Work item
Swap each "chart" for "plot" in everything from the line containing "Which series has the largest" down to the line containing "Reading left to right, transcribe", and give back only those lines, otherwise unchanged and with the pictures left out.

Records for processing
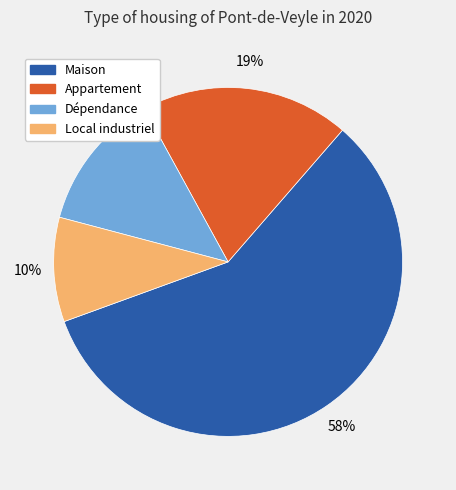

To the nearest percent, what is the average slice percentage?

25%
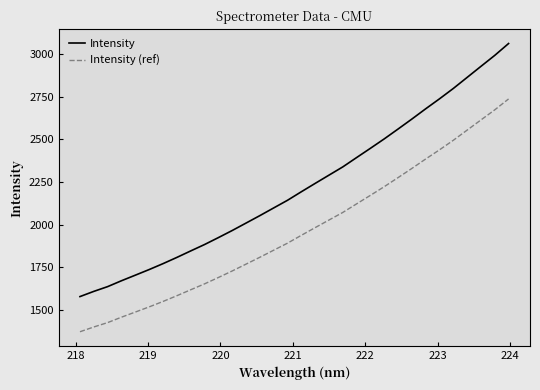

Which series has the largest range (max minus min)?

Intensity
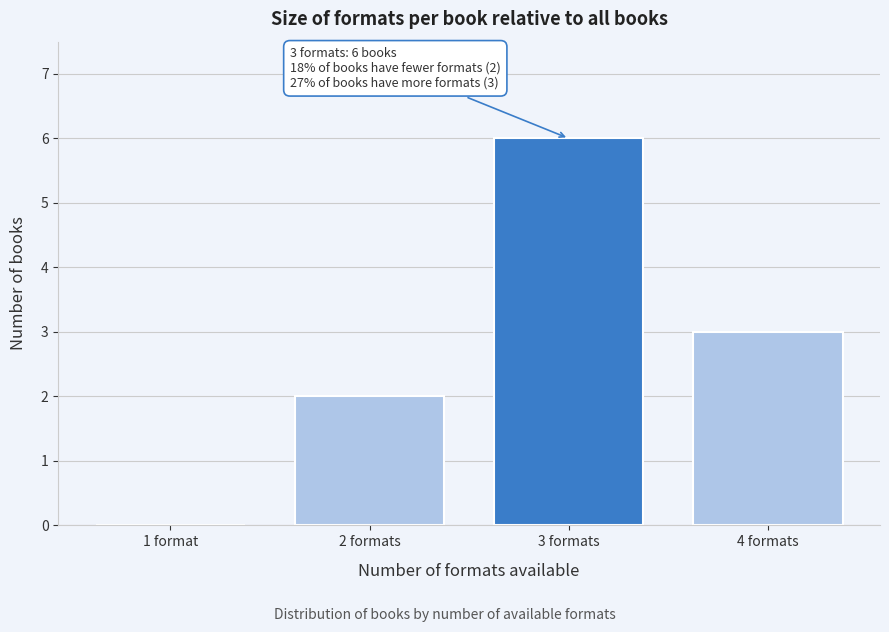

Reading left to right, extract all data points from this chart.

1 format=0	2 formats=2	3 formats=6	4 formats=3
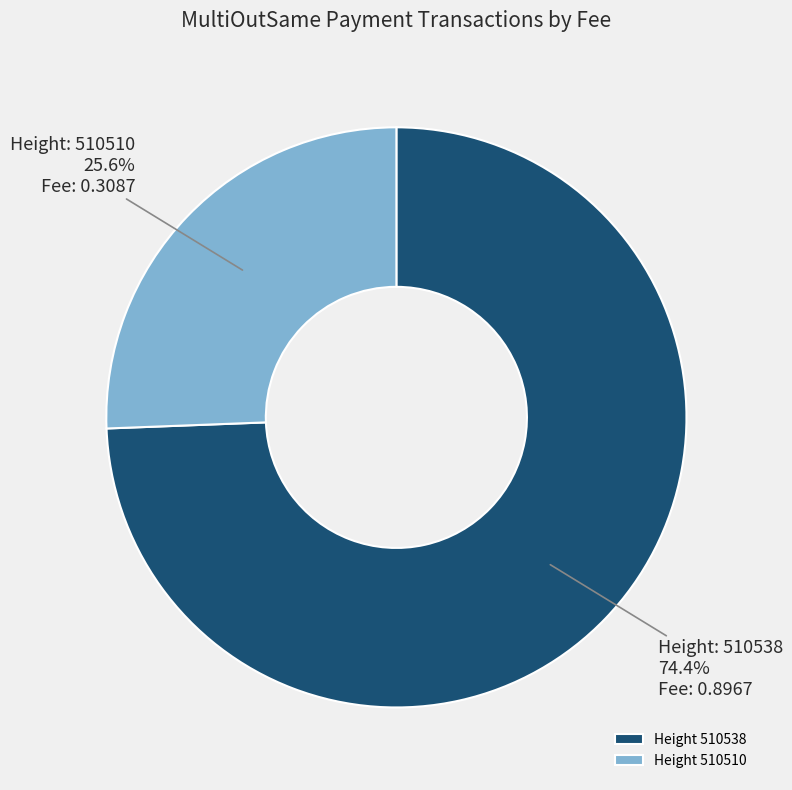

How many segments does this pie chart have?

2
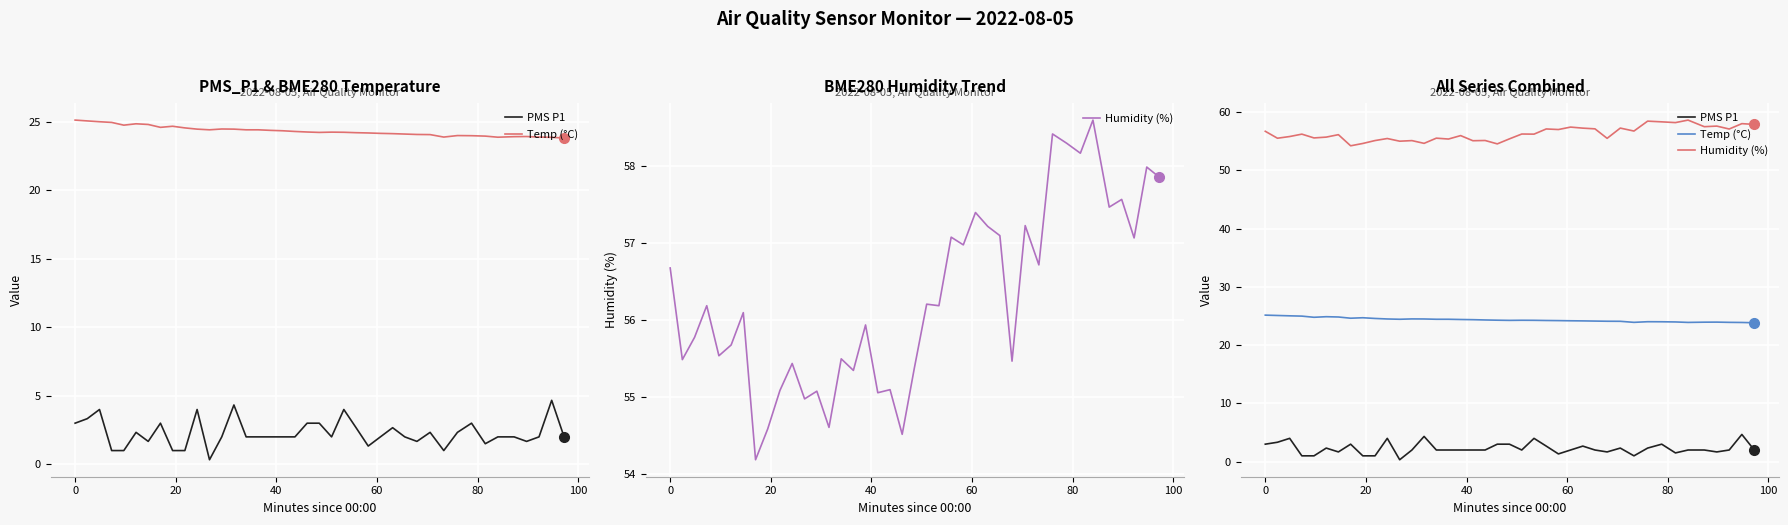

Reading left to right, transcribe all the data shown in this chart.

PMS P1: 3.0	3.3	4.0	1.0	1.0	2.3	1.7	3.0	1.0	1.0	4.0	0.3	2.0	4.3	2.0	2.0	2.0	2.0	2.0	3.0	3.0	2.0	4.0	2.7	1.3	2.0	2.7	2.0	1.7	2.3	1.0	2.3	3.0	1.5	2.0	2.0	1.7	2.0	4.7	2.0
Temp (°C): 25.1	25.1	25.0	25.0	24.8	24.9	24.8	24.6	24.7	24.6	24.5	24.4	24.5	24.5	24.4	24.4	24.4	24.4	24.3	24.3	24.2	24.3	24.2	24.2	24.2	24.2	24.1	24.1	24.1	24.1	23.9	24.0	24.0	24.0	23.9	23.9	23.9	23.9	23.9	23.8
Humidity (%): 56.7	55.5	55.8	56.2	55.5	55.7	56.1	54.2	54.6	55.1	55.4	55.0	55.1	54.6	55.5	55.4	55.9	55.1	55.1	54.5	55.4	56.2	56.2	57.1	57.0	57.4	57.2	57.1	55.5	57.2	56.7	58.4	58.3	58.2	58.6	57.5	57.6	57.1	58.0	57.9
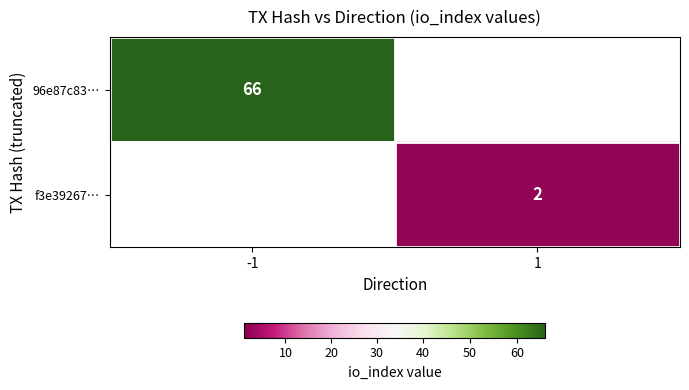

The 96e87c83… series shows 66 at -1. True or false?

True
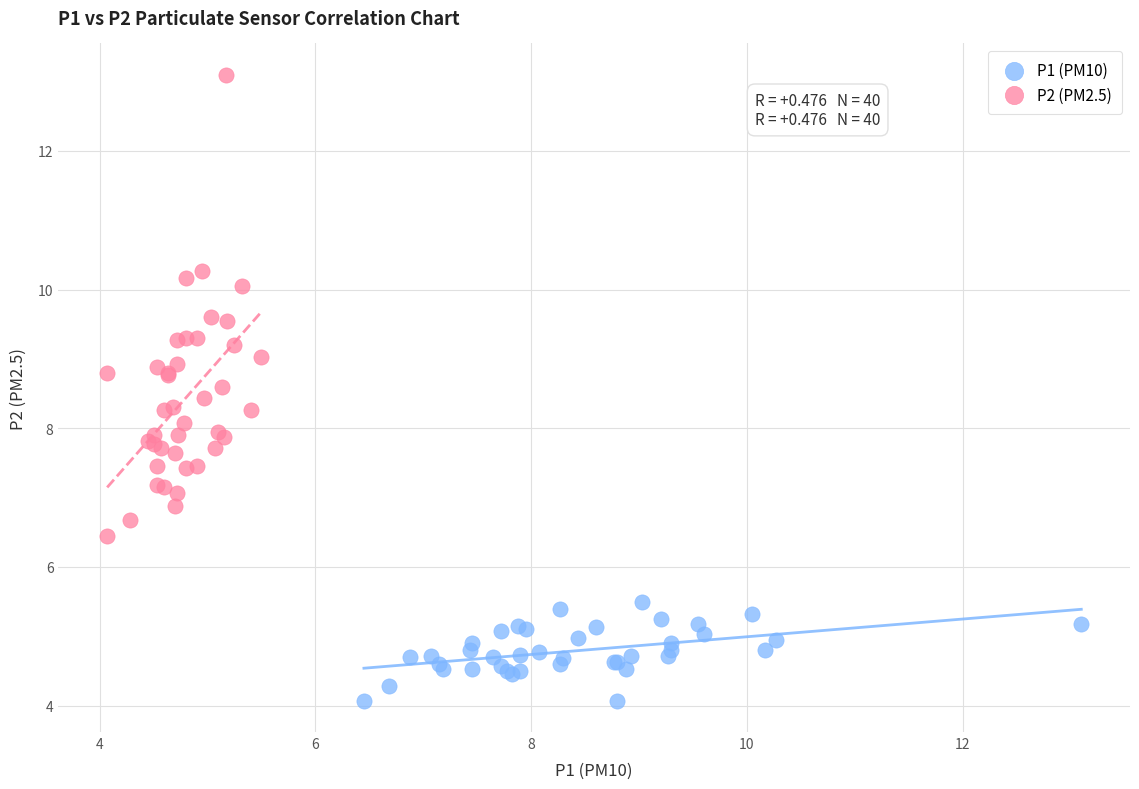

Which series has the widest spread of Y values?

P2 (PM2.5)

Output
Which series has the largest range (max minus min)?

Intensity

Reading left to right, extract all data points from this plot.

1 format=0	2 formats=2	3 formats=6	4 formats=3

How many segments does this pie plot have?

2

Reading left to right, transcribe all the data shown in this plot.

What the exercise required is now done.